» **What the exercise asks**: Could you transcribe every record below exactly as written, leaving out any pictures?

» **Extracted records**:
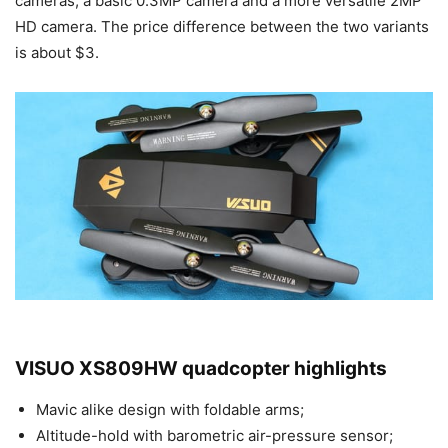
cameras, a basic 0.3MP camera and a more versatile 2MP
HD camera. The price difference between the two variants
is about $3.
VISUO XS809HW quadcopter highlights
Mavic alike design with foldable arms;
Altitude-hold with barometric air-pressure sensor;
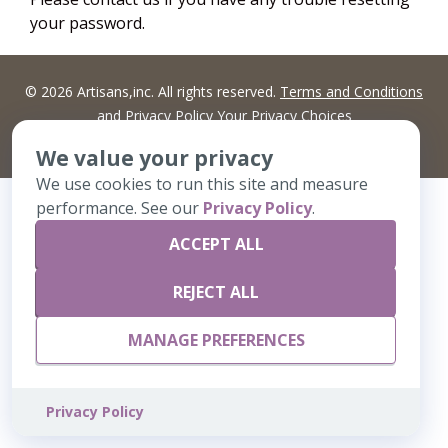
your password.
©
2026 Artisans,inc. All rights reserved.
Terms and Conditions
and
Privacy Policy
Your Privacy Choices
A Live Ventures Incorporated Company
We value your privacy
We use cookies to run this site and measure
performance. See our
Privacy Policy
.
ACCEPT ALL
REJECT ALL
MANAGE PREFERENCES
Privacy Policy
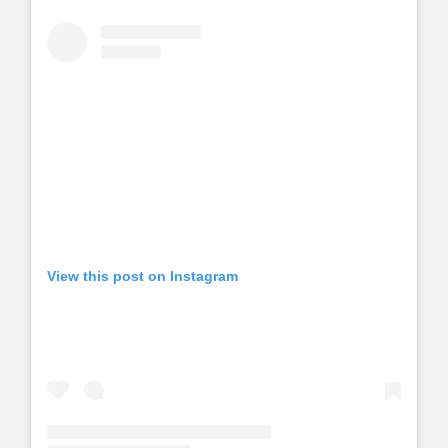
View this post on Instagram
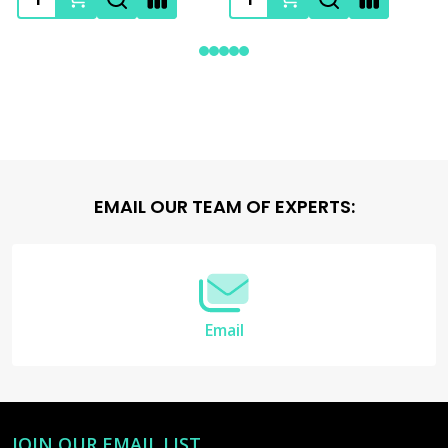
Footer
EMAIL OUR TEAM OF EXPERTS:
Start
Email
JOIN OUR EMAIL LIST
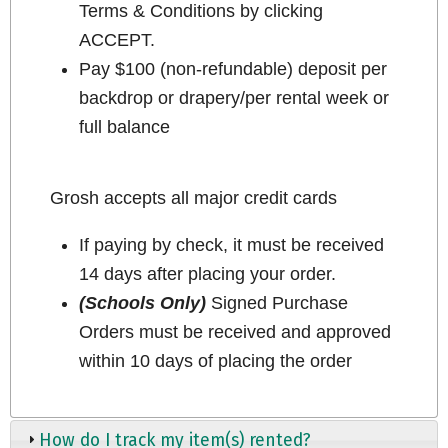
Terms & Conditions by clicking
ACCEPT.
Pay $100 (non-refundable) deposit per
backdrop or drapery/per rental week or
full balance
Grosh accepts all major credit cards
If paying by check, it must be received
14 days after placing your order.
(Schools Only)
Signed Purchase
Orders must be received and approved
within 10 days of placing the order
How do I track my item(s) rented?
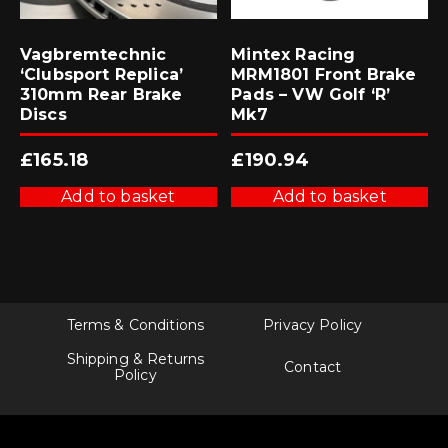
Vagbremtechnic
Mintex Racing
‘Clubsport Replica’
MRM1801 Front Brake
310mm Rear Brake
Pads – VW Golf ‘R’
Discs
Mk7
£
165.18
£
190.94
Add to basket
Add to basket
Terms & Conditions
Privacy Policy
Shipping & Returns
Contact
Policy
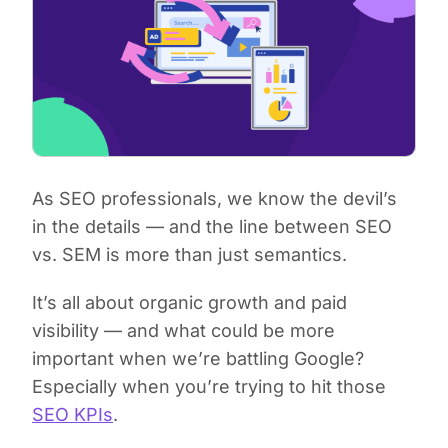
As SEO professionals, we know the devil’s
in the details — and the line between SEO
vs. SEM is more than just semantics.
It’s all about organic growth and paid
visibility — and what could be more
important when we’re battling Google?
Especially when you’re trying to hit those
SEO KPIs
.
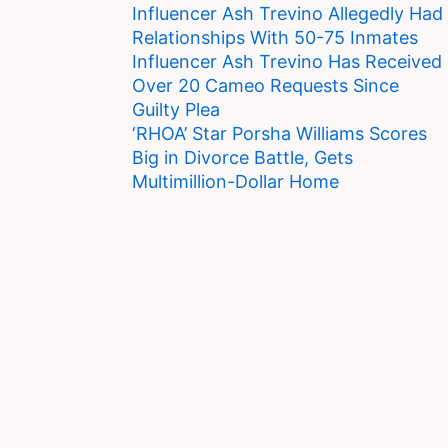
Influencer Ash Trevino Allegedly Had
Relationships With 50-75 Inmates
Influencer Ash Trevino Has Received
Over 20 Cameo Requests Since
Guilty Plea
‘RHOA’ Star Porsha Williams Scores
Big in Divorce Battle, Gets
Multimillion-Dollar Home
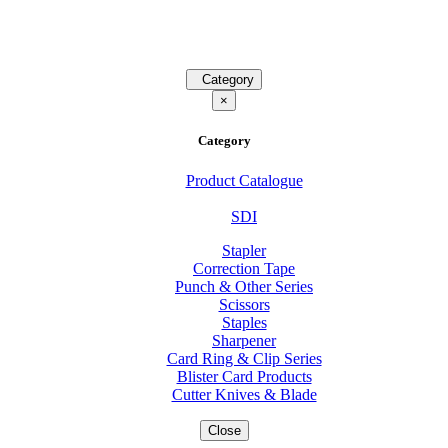
Category
×
Category
Product Catalogue
SDI
Stapler
Correction Tape
Punch & Other Series
Scissors
Staples
Sharpener
Card Ring & Clip Series
Blister Card Products
Cutter Knives & Blade
Close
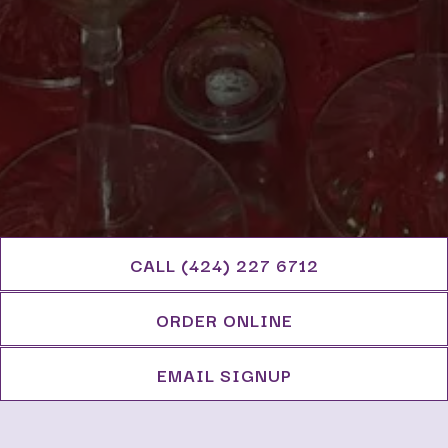
CALL (424) 227 6712
ORDER ONLINE
EMAIL SIGNUP
Lavender Blue offers off-premise catering for
food and drink. If you'd like to speak to a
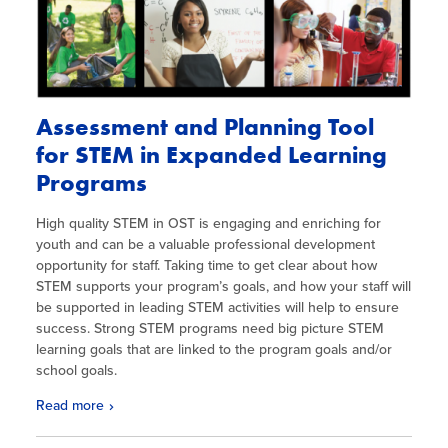
Assessment and Planning Tool
for STEM in Expanded Learning
Programs
High quality STEM in OST is engaging and enriching for
youth and can be a valuable professional development
opportunity for staff. Taking time to get clear about how
STEM supports your program’s goals, and how your staff will
be supported in leading STEM activities will help to ensure
success. Strong STEM programs need big picture STEM
learning goals that are linked to the program goals and/or
school goals.
Read more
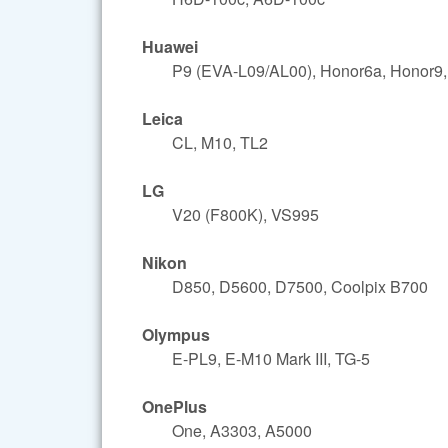
Huawei
P9 (EVA-L09/AL00), Honor6a, Honor9,
Leica
CL, M10, TL2
LG
V20 (F800K), VS995
Nikon
D850, D5600, D7500, Coolpix B700
Olympus
E-PL9, E-M10 Mark III, TG-5
OnePlus
One, A3303, A5000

» **Solution for this problem**:
cameras, a basic 0.3MP camera and a more versatile 2MP
HD camera. The price difference between the two variants
is about $3.
VISUO XS809HW quadcopter highlights
Mavic alike design with foldable arms;
Altitude-hold with barometric air-pressure sensor;
your password.
©
2026 Artisans,inc. All rights reserved.
Terms and Conditions
and
Privacy Policy
Your Privacy Choices
A Live Ventures Incorporated Company
We value your privacy
We use cookies to run this site and measure
performance. See our
Privacy Policy
.
ACCEPT ALL
REJECT ALL
MANAGE PREFERENCES
Privacy Policy
View this post on Instagram
Footer
EMAIL OUR TEAM OF EXPERTS:
Start
Email
JOIN OUR EMAIL LIST
Terms & Conditions by clicking
ACCEPT.
Pay $100 (non-refundable) deposit per
backdrop or drapery/per rental week or
full balance
Grosh accepts all major credit cards
If paying by check, it must be received
14 days after placing your order.
(Schools Only)
Signed Purchase
Orders must be received and approved
within 10 days of placing the order
How do I track my item(s) rented?
Vagbremtechnic
Mintex Racing
‘Clubsport Replica’
MRM1801 Front Brake
310mm Rear Brake
Pads – VW Golf ‘R’
Discs
Mk7
£
165.18
£
190.94
Add to basket
Add to basket
Terms & Conditions
Privacy Policy
Shipping & Returns
Contact
Policy
As SEO professionals, we know the devil’s
in the details — and the line between SEO
vs. SEM is more than just semantics.
It’s all about organic growth and paid
visibility — and what could be more
important when we’re battling Google?
Especially when you’re trying to hit those
SEO KPIs
.
Influencer Ash Trevino Allegedly Had
Relationships With 50-75 Inmates
Influencer Ash Trevino Has Received
Over 20 Cameo Requests Since
Guilty Plea
‘RHOA’ Star Porsha Williams Scores
Big in Divorce Battle, Gets
Multimillion-Dollar Home
Category
×
Category
Product Catalogue
SDI
Stapler
Correction Tape
Punch & Other Series
Scissors
Staples
Sharpener
Card Ring & Clip Series
Blister Card Products
Cutter Knives & Blade
Close
CALL (424) 227 6712
ORDER ONLINE
EMAIL SIGNUP
Lavender Blue offers off-premise catering for
food and drink. If you'd like to speak to a
Assessment and Planning Tool
for STEM in Expanded Learning
Programs
High quality STEM in OST is engaging and enriching for
youth and can be a valuable professional development
opportunity for staff. Taking time to get clear about how
STEM supports your program’s goals, and how your staff will
be supported in leading STEM activities will help to ensure
success. Strong STEM programs need big picture STEM
learning goals that are linked to the program goals and/or
school goals.
Read more
Huawei
P9 (EVA-L09/AL00), Honor6a, Honor9,
Leica
CL, M10, TL2
LG
V20 (F800K), VS995
Nikon
D850, D5600, D7500, Coolpix B700
Olympus
E-PL9, E-M10 Mark III, TG-5
OnePlus
One, A3303, A5000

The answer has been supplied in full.